Although the presidency thus granted gave the prior of Colchester exceptional powers, the rapid growth of houses of canons in England was beyond the control of a single general of the order; and it was not until the 13th century that the system of holding general provincial chapters at stated intervals secured some means of union between the many monasteries following the rule.

Such houses seem to have been known at first as canonicae, houses of canons, a term which might be applied to any secular chapter, and grants are made canonicis, to the canons of a house, not to a prior and convent. In examining the object of their foundation, the fact that they were essentially the successors of secular corporations which had failed to do their duty must be kept in mind. The Saxon minsters of secular canons had been, so far as anything definite can be said about them, connected with the parochial organisation of their age. In such towns as Bedford, Leicester and Shrewsbury, the canons of the various churches seem to have been a staff of clergy who served, not only the parish church in which they were settled, but other neighbouring churches.21 The question arises whether canons regular can be said to have succeeded to their duties in this respect. In certain quarters, possibly owing to the tendency to find authority in the past for remedies which may be applied to modern problems, there is a disposition to over-emphasise the parochial activities of Austin canons, and to regard their monasteries as colleges of mission-priests charged with the spiritual oversight of surrounding parishes. It is unquestionable that founders took this side of things into account.22 Certain gifts of churches seem to mean more than gifts of advowsons. For example, the foundation charter of the priory of St. Oswald at Nostell in Yorkshire, after the gift of the site of the priory church, proceeds to the grant of the four parish churches of Warmfield, Huddersfield, Batley and Rothwell, and in an additional clause grants two more, viz. South Kirkby and Featherstone.23 Of these, Huddersfield is at least sixteen miles away, and it is a fair distance to Batley; but the others were within reasonable reach of the monastery. The prominence given to the churches among the endowments certainly suggests that the founder had some idea that his priory might become a centre of parochial ministrations to the churches of his fee.

(1) Dugdale, Monasticon Anglicanum, ed. Caley, Ellis and Bandinel, VI. (i.), 474.
(2) Inspeximus and confirmation 23rd Sept., 1350: see Cal. Pat. Rolls, 1350-4, p. 1.

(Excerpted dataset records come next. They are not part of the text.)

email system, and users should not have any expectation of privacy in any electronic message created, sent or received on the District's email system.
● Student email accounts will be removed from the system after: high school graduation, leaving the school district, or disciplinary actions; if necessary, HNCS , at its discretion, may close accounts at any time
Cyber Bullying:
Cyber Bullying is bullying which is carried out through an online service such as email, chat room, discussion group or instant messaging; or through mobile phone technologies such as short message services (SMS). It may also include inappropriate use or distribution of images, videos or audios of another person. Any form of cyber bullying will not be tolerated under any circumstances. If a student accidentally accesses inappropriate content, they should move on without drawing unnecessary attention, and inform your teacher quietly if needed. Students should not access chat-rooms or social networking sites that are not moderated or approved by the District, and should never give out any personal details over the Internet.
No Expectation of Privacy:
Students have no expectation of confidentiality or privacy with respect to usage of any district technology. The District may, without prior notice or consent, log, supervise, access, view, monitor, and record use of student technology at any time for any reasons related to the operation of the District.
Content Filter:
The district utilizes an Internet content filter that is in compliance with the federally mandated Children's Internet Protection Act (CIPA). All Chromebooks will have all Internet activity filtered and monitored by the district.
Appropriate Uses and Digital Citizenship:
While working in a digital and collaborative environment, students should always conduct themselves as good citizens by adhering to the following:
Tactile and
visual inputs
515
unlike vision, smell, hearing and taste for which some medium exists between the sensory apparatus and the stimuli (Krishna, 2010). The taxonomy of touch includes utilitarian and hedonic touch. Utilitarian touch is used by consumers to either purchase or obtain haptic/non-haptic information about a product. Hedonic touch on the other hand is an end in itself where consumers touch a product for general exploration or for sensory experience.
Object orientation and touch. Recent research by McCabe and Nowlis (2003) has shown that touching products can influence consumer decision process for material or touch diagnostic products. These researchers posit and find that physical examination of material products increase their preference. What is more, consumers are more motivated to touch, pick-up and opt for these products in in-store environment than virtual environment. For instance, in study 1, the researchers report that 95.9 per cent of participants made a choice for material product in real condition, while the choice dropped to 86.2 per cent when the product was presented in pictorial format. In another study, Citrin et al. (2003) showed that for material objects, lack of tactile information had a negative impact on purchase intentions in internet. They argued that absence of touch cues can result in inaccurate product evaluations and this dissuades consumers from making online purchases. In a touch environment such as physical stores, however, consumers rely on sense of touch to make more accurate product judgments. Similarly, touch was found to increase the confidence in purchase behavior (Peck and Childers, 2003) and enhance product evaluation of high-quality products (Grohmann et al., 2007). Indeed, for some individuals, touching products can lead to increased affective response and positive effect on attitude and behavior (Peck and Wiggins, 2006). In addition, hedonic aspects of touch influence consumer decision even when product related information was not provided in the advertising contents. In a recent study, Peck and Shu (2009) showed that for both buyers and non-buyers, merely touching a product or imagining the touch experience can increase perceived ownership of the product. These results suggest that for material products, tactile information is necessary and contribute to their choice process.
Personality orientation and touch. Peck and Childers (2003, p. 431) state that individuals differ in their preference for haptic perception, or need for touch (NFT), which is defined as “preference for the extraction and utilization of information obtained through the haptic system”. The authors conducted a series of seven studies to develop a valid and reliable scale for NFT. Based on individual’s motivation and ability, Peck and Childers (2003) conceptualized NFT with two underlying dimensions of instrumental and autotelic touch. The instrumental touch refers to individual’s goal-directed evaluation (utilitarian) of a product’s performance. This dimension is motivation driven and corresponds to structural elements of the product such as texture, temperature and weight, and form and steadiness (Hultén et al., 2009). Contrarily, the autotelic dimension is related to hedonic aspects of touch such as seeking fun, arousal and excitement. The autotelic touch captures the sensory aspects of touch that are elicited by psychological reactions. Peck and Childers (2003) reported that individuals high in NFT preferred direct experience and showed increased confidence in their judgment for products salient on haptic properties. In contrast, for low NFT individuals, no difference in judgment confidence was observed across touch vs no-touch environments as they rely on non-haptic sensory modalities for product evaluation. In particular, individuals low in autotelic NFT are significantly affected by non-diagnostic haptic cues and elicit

(3) Kighill and Ravenshead woods lie right and left of the main road from Nottingham to Mansfield just before it is joined by the road from Papplewick.
(4) Bestwood and the river Leen.
(5) Monasticon, VI. (i.), 474-5.
(6) Ibid. VI. (i.), 475.
(7) See Vis. and Mem. Southwell (Camden Soc.) intr. xxv. et seq.; Mem. Ripon (Surtees soc.) II., intr. x. (8) See the valuable article by Mr. W. Page, entitled Some Remarks on Churches of the Domesday Survey, Archaeologia LXVI., 61-102. (9) Monasticon VI. (i.), 51. (10) Ibid. II., 468, 469. (11) Ibid. VI. (i.), 211. (12) Ibid. VI. (i.), 374. (13) Ibid. VI. (i.), 262. (14) Ibid. VI. (i.) 463, sqq. (15) Ibid. VI. (i.), 63. (16) Ibid. VI. (ii.), 83.
(17) Ibid. IV., 533, 534. (18) Ibid. VI. (i.), 63.
(19) See the account 0f Bourne abbey in V.C.H., Lincs., II. (20) Monasticon, VI. (i.), 106.
(21) See Mr. Page's article in Archaeologia LXVI., ut sup. (22) See the monograph on Barnwell Priory by Mr. W. H. Frere, in Fasciculus J. W. Clark dicatus, Cambridge, 1909, 189-216, where this view is clearly put. (23) Monasticon VI. (i.), 92.